Data:
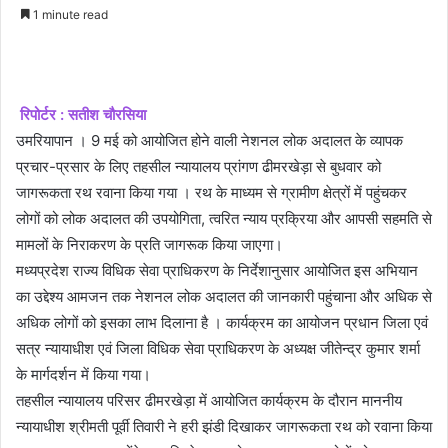
an
1 minute read
email
रिपोर्टर : सतीश चौरसिया
उमरियापान । 9 मई को आयोजित होने वाली नेशनल लोक अदालत के व्यापक
प्रचार-प्रसार के लिए तहसील न्यायालय प्रांगण ढीमरखेड़ा से बुधवार को
जागरूकता रथ रवाना किया गया । रथ के माध्यम से ग्रामीण क्षेत्रों में पहुंचकर
लोगों को लोक अदालत की उपयोगिता, त्वरित न्याय प्रक्रिया और आपसी सहमति से
मामलों के निराकरण के प्रति जागरूक किया जाएगा।
मध्यप्रदेश राज्य विधिक सेवा प्राधिकरण के निर्देशानुसार आयोजित इस अभियान
का उद्देश्य आमजन तक नेशनल लोक अदालत की जानकारी पहुंचाना और अधिक से
अधिक लोगों को इसका लाभ दिलाना है । कार्यक्रम का आयोजन प्रधान जिला एवं
सत्र न्यायाधीश एवं जिला विधिक सेवा प्राधिकरण के अध्यक्ष जीतेन्द्र कुमार शर्मा
के मार्गदर्शन में किया गया।
तहसील न्यायालय परिसर ढीमरखेड़ा में आयोजित कार्यक्रम के दौरान माननीय
न्यायाधीश श्रीमती पूर्वी तिवारी ने हरी झंडी दिखाकर जागरूकता रथ को रवाना किया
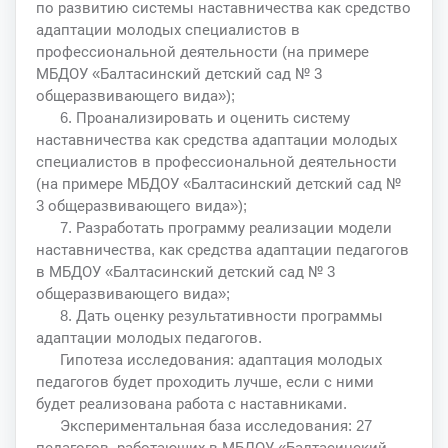
по развитию системы наставничества как средство
адаптации молодых специалистов в
профессиональной деятельности (на примере
МБДОУ «Балтасинский детский сад № 3
общеразвивающего вида»);
6. Проанализировать и оценить систему
наставничества как средства адаптации молодых
специалистов в профессиональной деятельности
(на примере МБДОУ «Балтасинский детский сад №
3 общеразвивающего вида»);
7. Разработать программу реализации модели
наставничества, как средства адаптации педагогов
в МБДОУ «Балтасинский детский сад № 3
общеразвивающего вида»;
8. Дать оценку результативности программы
адаптации молодых педагогов.
Гипотеза исследования: адаптация молодых
педагогов будет проходить лучше, если с ними
будет реализована работа с наставниками.
Экспериментальная база исследования: 27
педагогов, работающих в МБДОУ «Балтасинский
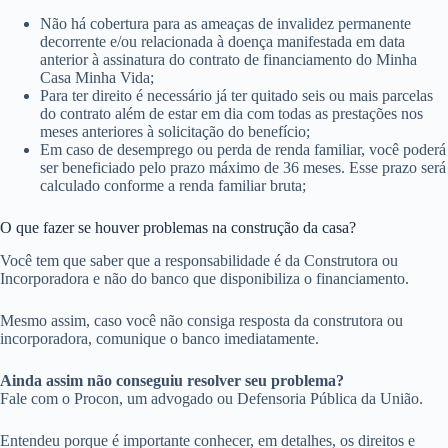
Não há cobertura para as ameaças de invalidez permanente
decorrente e/ou relacionada à doença manifestada em data
anterior à assinatura do contrato de financiamento do Minha
Casa Minha Vida;
Para ter direito é necessário já ter quitado seis ou mais parcelas
do contrato além de estar em dia com todas as prestações nos
meses anteriores à solicitação do benefício;
Em caso de desemprego ou perda de renda familiar, você poderá
ser beneficiado pelo prazo máximo de 36 meses. Esse prazo será
calculado conforme a renda familiar bruta;
O que fazer se houver problemas na construção da casa?
Você tem que saber que a responsabilidade é da Construtora ou
Incorporadora e não do banco que disponibiliza o financiamento.
Mesmo assim, caso você não consiga resposta da construtora ou
incorporadora, comunique o banco imediatamente.
Ainda assim não conseguiu resolver seu problema?
Fale com o Procon, um advogado ou Defensoria Pública da União.
Entendeu porque é importante conhecer, em detalhes, os direitos e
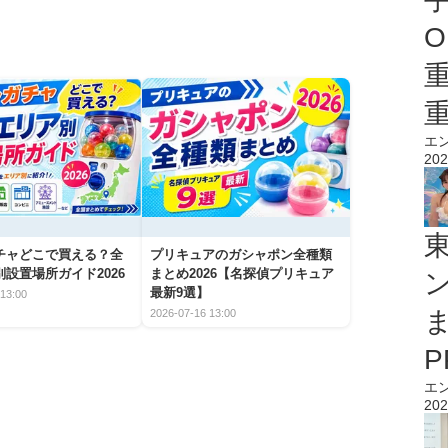
O
エ
202
チャどこで買える？全
プリキュアのガシャポン全種類
設置場所ガイド2026
まとめ2026【名探偵プリキュア
最新9選】
13:00
2026-07-16 13:00
エ
202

What is expected: Extract the text from all four entries above, line for line and without changes, and leave the pictures out.

Answer to this task:
an
1 minute read
email
रिपोर्टर : सतीश चौरसिया
उमरियापान । 9 मई को आयोजित होने वाली नेशनल लोक अदालत के व्यापक
प्रचार-प्रसार के लिए तहसील न्यायालय प्रांगण ढीमरखेड़ा से बुधवार को
जागरूकता रथ रवाना किया गया । रथ के माध्यम से ग्रामीण क्षेत्रों में पहुंचकर
लोगों को लोक अदालत की उपयोगिता, त्वरित न्याय प्रक्रिया और आपसी सहमति से
मामलों के निराकरण के प्रति जागरूक किया जाएगा।
मध्यप्रदेश राज्य विधिक सेवा प्राधिकरण के निर्देशानुसार आयोजित इस अभियान
का उद्देश्य आमजन तक नेशनल लोक अदालत की जानकारी पहुंचाना और अधिक से
अधिक लोगों को इसका लाभ दिलाना है । कार्यक्रम का आयोजन प्रधान जिला एवं
सत्र न्यायाधीश एवं जिला विधिक सेवा प्राधिकरण के अध्यक्ष जीतेन्द्र कुमार शर्मा
के मार्गदर्शन में किया गया।
तहसील न्यायालय परिसर ढीमरखेड़ा में आयोजित कार्यक्रम के दौरान माननीय
न्यायाधीश श्रीमती पूर्वी तिवारी ने हरी झंडी दिखाकर जागरूकता रथ को रवाना किया
по развитию системы наставничества как средство
адаптации молодых специалистов в
профессиональной деятельности (на примере
МБДОУ «Балтасинский детский сад № 3
общеразвивающего вида»);
6. Проанализировать и оценить систему
наставничества как средства адаптации молодых
специалистов в профессиональной деятельности
(на примере МБДОУ «Балтасинский детский сад №
3 общеразвивающего вида»);
7. Разработать программу реализации модели
наставничества, как средства адаптации педагогов
в МБДОУ «Балтасинский детский сад № 3
общеразвивающего вида»;
8. Дать оценку результативности программы
адаптации молодых педагогов.
Гипотеза исследования: адаптация молодых
педагогов будет проходить лучше, если с ними
будет реализована работа с наставниками.
Экспериментальная база исследования: 27
педагогов, работающих в МБДОУ «Балтасинский
Não há cobertura para as ameaças de invalidez permanente
decorrente e/ou relacionada à doença manifestada em data
anterior à assinatura do contrato de financiamento do Minha
Casa Minha Vida;
Para ter direito é necessário já ter quitado seis ou mais parcelas
do contrato além de estar em dia com todas as prestações nos
meses anteriores à solicitação do benefício;
Em caso de desemprego ou perda de renda familiar, você poderá
ser beneficiado pelo prazo máximo de 36 meses. Esse prazo será
calculado conforme a renda familiar bruta;
O que fazer se houver problemas na construção da casa?
Você tem que saber que a responsabilidade é da Construtora ou
Incorporadora e não do banco que disponibiliza o financiamento.
Mesmo assim, caso você não consiga resposta da construtora ou
incorporadora, comunique o banco imediatamente.
Ainda assim não conseguiu resolver seu problema?
Fale com o Procon, um advogado ou Defensoria Pública da União.
Entendeu porque é importante conhecer, em detalhes, os direitos e
O
エ
202
チャどこで買える？全
プリキュアのガシャポン全種類
設置場所ガイド2026
まとめ2026【名探偵プリキュア
最新9選】
13:00
2026-07-16 13:00
エ
202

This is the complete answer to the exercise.